◆ **EXERCISE DIRECTIONS**:
The records sit below. Return every line in them that holds the word "align".

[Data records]
========================================================================

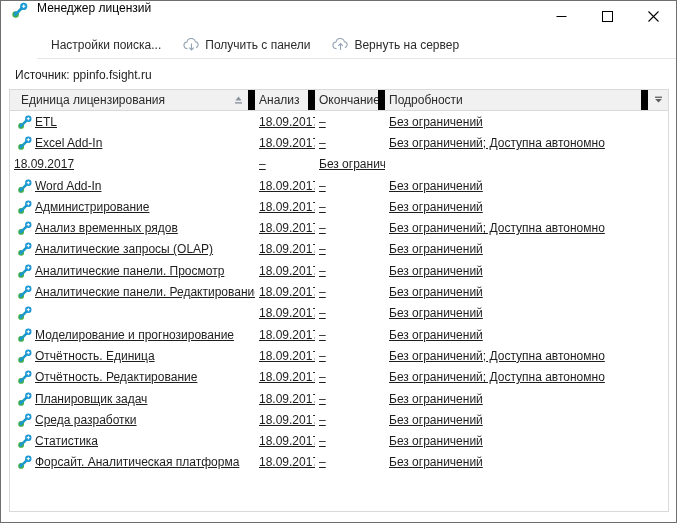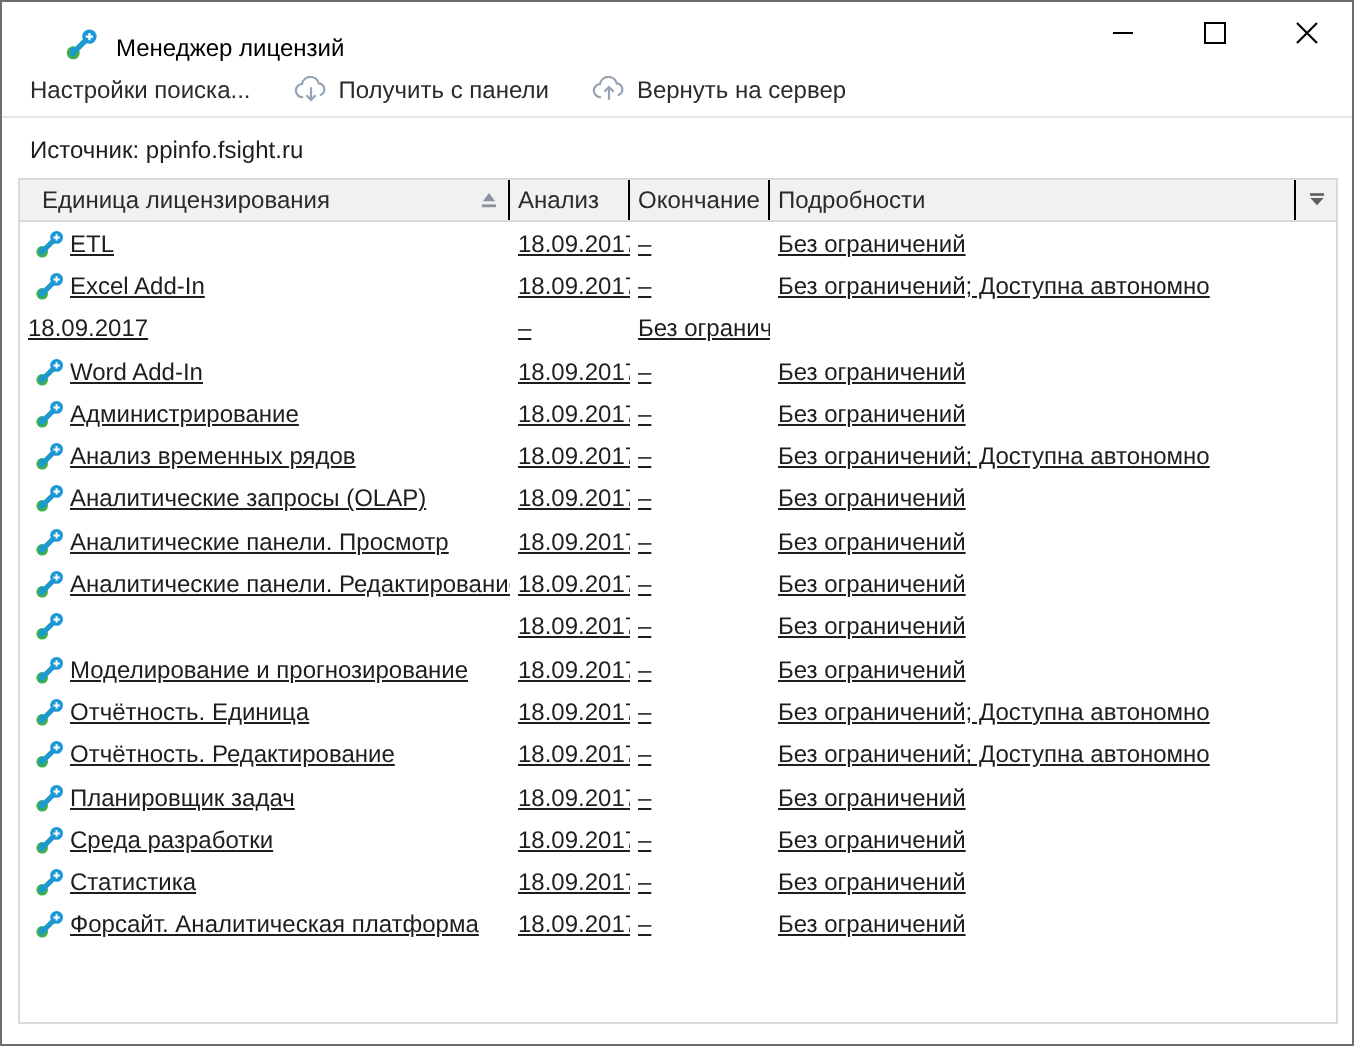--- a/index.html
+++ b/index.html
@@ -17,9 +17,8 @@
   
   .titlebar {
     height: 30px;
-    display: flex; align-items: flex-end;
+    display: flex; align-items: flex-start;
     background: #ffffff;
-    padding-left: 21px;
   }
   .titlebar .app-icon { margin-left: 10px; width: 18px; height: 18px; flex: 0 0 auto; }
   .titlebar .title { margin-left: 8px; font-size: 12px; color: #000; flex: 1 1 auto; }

========================================================================

◆ **THE COMPLETED TASK**:
-    display: flex; align-items: flex-end;
+    display: flex; align-items: flex-start;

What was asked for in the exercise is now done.